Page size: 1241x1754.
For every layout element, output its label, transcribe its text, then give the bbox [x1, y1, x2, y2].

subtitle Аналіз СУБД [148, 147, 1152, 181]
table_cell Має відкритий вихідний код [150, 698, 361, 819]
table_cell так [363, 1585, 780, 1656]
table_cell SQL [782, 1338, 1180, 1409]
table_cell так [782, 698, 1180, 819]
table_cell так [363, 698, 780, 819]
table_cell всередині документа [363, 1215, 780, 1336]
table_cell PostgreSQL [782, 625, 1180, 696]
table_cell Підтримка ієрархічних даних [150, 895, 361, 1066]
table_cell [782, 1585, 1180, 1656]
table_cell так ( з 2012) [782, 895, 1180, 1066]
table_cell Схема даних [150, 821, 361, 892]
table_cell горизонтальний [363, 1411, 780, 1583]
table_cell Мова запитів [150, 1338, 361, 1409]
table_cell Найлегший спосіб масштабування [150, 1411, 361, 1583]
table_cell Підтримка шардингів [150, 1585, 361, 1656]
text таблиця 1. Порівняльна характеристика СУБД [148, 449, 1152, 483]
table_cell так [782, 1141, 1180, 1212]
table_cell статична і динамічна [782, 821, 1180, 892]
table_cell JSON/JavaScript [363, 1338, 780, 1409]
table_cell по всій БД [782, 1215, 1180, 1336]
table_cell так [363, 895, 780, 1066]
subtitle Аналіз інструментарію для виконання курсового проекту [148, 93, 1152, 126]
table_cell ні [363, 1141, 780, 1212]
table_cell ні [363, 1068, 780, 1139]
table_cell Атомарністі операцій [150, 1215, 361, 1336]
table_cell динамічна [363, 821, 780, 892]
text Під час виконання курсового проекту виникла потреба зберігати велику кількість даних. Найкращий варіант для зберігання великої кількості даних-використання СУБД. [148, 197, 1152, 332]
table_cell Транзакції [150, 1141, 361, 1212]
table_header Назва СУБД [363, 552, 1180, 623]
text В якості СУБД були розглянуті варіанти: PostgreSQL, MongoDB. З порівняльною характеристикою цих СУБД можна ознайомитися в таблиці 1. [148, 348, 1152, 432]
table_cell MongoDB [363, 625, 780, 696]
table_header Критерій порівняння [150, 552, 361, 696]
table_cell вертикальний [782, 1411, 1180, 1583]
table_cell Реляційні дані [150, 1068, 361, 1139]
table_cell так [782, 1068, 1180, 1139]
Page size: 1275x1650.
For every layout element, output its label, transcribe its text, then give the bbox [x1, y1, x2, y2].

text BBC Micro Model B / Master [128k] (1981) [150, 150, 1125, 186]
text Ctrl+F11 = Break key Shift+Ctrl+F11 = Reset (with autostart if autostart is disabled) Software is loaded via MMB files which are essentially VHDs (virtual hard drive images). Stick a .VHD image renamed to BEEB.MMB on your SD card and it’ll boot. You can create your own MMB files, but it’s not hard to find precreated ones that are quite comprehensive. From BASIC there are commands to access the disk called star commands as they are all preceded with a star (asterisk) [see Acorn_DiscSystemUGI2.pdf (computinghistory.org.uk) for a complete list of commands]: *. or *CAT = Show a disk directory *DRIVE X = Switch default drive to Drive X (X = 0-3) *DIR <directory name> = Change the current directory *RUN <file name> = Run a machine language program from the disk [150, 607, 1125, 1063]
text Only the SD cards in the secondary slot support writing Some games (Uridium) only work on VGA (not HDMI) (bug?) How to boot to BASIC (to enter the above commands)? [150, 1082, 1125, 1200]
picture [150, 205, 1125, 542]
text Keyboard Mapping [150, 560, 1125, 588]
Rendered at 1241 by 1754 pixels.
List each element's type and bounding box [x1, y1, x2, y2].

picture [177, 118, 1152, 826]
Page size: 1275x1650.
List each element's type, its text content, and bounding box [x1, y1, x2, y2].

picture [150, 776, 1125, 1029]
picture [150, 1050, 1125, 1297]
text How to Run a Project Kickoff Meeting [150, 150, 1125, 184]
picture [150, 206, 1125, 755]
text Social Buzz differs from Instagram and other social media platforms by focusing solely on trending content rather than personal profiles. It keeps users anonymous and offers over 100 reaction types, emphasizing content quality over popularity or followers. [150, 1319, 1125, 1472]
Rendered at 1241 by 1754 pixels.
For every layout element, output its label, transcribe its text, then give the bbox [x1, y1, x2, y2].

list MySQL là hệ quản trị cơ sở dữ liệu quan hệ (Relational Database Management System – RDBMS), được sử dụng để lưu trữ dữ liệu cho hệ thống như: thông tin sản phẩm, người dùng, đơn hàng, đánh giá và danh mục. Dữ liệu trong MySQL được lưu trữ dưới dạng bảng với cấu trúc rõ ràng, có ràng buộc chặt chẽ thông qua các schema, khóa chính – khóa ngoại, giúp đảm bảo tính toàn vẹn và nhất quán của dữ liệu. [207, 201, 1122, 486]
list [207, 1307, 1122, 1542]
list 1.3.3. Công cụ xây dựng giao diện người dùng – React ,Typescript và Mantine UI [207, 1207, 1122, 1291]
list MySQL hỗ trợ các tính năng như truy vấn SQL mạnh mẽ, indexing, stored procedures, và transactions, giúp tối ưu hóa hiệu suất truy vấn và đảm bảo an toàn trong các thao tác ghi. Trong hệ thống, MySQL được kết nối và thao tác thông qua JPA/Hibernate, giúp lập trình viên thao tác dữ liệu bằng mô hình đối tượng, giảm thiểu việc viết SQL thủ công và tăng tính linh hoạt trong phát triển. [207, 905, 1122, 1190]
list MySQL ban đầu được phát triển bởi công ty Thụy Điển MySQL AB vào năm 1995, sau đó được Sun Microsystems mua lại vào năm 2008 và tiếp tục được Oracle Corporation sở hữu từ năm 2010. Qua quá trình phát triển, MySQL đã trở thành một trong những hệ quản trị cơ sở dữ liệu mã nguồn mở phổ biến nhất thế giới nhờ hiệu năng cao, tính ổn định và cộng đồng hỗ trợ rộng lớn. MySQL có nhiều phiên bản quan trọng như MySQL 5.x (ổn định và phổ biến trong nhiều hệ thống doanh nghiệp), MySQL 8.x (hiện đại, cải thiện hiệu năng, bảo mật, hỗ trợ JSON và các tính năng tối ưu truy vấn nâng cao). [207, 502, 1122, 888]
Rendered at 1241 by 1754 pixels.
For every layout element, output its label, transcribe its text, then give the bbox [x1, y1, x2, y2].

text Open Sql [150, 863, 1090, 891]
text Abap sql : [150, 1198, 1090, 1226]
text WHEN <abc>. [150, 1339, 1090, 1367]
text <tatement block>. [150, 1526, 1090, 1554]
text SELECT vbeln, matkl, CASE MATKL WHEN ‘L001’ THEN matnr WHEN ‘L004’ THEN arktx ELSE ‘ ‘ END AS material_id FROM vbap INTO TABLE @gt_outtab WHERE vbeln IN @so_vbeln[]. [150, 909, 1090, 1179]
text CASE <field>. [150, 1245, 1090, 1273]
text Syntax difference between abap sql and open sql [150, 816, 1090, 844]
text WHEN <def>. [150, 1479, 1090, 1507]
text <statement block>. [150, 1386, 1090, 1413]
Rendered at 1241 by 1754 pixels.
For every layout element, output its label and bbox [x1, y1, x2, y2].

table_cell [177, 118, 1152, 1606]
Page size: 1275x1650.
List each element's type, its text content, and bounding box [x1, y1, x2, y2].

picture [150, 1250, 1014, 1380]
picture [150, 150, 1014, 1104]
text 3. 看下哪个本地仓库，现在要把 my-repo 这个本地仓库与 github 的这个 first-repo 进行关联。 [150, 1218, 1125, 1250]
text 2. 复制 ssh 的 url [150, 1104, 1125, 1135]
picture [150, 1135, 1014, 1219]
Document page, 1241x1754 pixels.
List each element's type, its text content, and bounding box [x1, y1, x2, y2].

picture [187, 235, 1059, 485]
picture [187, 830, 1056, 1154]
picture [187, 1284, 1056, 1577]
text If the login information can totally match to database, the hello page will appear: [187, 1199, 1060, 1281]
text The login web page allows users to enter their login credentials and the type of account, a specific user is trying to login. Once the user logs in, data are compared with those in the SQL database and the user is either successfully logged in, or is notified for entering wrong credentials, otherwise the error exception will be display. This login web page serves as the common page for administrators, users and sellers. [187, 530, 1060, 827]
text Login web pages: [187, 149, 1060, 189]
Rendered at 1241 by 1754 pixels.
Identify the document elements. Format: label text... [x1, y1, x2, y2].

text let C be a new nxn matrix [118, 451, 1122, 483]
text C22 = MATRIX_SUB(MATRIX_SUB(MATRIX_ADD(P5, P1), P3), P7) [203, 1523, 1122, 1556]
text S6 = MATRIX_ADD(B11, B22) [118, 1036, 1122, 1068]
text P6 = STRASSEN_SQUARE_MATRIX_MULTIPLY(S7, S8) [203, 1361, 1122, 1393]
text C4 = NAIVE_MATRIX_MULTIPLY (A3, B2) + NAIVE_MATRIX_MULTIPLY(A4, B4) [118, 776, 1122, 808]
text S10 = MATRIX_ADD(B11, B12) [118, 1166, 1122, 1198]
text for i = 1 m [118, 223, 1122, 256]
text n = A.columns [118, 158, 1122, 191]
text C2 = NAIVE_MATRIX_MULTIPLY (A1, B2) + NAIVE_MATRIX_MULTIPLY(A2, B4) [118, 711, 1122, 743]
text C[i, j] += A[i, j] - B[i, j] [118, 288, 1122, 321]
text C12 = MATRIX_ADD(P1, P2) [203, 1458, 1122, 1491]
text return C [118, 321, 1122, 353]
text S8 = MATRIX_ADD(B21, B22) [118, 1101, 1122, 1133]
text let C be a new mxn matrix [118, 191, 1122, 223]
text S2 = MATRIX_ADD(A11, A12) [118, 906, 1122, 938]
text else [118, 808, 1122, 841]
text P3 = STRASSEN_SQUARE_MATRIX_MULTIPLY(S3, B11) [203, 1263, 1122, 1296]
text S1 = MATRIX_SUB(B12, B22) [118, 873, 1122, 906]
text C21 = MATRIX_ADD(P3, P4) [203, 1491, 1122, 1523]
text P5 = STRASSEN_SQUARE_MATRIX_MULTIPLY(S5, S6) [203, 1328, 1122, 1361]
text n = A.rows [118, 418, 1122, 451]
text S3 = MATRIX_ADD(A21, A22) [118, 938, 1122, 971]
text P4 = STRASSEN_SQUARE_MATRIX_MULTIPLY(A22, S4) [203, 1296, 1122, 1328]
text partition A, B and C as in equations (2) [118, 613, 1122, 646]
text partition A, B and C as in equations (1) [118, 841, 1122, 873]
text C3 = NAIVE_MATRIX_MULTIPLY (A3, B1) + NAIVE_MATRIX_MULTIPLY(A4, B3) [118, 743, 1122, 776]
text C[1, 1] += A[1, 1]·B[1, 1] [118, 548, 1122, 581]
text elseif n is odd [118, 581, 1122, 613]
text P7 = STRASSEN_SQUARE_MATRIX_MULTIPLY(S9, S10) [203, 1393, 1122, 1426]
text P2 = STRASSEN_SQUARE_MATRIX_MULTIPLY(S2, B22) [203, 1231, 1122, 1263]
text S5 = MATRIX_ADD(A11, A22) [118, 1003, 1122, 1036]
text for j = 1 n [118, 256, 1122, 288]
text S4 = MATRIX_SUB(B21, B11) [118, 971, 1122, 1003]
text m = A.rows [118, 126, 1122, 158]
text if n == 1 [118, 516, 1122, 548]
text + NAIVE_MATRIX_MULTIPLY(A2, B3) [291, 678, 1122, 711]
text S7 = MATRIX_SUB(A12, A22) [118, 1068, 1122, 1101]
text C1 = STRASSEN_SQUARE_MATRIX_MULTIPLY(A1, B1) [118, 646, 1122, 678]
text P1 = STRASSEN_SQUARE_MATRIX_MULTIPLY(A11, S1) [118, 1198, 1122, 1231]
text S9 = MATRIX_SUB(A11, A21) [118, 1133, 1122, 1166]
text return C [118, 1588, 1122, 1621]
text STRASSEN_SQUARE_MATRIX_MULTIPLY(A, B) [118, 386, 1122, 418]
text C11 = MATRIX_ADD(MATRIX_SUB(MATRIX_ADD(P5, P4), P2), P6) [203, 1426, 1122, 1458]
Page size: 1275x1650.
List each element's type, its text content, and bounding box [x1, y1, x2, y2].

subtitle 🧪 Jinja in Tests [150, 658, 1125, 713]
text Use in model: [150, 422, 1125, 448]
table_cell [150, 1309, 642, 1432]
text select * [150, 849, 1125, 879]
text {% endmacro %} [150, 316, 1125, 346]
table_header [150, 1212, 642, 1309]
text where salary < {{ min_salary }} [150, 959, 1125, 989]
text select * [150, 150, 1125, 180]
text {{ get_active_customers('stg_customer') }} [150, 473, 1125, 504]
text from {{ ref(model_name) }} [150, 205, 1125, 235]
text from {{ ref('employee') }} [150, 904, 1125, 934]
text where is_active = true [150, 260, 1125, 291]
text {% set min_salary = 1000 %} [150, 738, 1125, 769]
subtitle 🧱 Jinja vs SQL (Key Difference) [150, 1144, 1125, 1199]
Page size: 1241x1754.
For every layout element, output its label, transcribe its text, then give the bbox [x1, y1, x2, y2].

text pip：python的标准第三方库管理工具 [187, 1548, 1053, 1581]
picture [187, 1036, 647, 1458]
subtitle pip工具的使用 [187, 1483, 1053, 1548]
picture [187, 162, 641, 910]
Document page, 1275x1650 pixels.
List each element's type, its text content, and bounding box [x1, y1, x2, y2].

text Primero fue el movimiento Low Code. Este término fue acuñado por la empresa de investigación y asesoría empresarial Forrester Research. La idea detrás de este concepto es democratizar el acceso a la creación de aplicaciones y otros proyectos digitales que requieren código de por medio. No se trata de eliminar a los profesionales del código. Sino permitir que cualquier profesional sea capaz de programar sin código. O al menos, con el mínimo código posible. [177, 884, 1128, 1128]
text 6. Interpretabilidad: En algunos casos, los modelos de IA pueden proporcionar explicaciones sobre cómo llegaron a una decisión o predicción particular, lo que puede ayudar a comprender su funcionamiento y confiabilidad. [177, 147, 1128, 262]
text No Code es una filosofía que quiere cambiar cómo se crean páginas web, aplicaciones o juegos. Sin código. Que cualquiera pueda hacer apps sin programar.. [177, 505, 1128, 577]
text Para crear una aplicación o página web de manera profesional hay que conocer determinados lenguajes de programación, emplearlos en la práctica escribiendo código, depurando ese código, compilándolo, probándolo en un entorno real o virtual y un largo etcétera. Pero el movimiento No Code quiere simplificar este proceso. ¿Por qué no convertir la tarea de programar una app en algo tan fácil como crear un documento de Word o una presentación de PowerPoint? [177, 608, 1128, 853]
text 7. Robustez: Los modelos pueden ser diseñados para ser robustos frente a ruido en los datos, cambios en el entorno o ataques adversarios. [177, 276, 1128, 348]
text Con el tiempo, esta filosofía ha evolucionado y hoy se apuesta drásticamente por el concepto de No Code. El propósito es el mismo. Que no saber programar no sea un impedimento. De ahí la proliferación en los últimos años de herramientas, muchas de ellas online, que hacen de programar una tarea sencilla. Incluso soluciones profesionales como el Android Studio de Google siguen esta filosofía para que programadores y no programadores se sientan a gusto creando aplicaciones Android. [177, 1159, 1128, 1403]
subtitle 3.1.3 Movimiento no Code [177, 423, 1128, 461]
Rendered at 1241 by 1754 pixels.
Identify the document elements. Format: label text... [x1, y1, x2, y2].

=====

What to do »
Will you return exactly the lines above from the one with "table_cell [150, 1309, 642, 1432]" down to the one with "Document page, 1275x1650 pixels.", counting both as part of the range?

Task result »
table_cell [150, 1309, 642, 1432]
text select * [150, 849, 1125, 879]
text {% endmacro %} [150, 316, 1125, 346]
table_header [150, 1212, 642, 1309]
text where salary < {{ min_salary }} [150, 959, 1125, 989]
text select * [150, 150, 1125, 180]
text {{ get_active_customers('stg_customer') }} [150, 473, 1125, 504]
text from {{ ref(model_name) }} [150, 205, 1125, 235]
text from {{ ref('employee') }} [150, 904, 1125, 934]
text where is_active = true [150, 260, 1125, 291]
text {% set min_salary = 1000 %} [150, 738, 1125, 769]
subtitle 🧱 Jinja vs SQL (Key Difference) [150, 1144, 1125, 1199]
Page size: 1241x1754.
For every layout element, output its label, transcribe its text, then give the bbox [x1, y1, x2, y2].

text pip：python的标准第三方库管理工具 [187, 1548, 1053, 1581]
picture [187, 1036, 647, 1458]
subtitle pip工具的使用 [187, 1483, 1053, 1548]
picture [187, 162, 641, 910]
Document page, 1275x1650 pixels.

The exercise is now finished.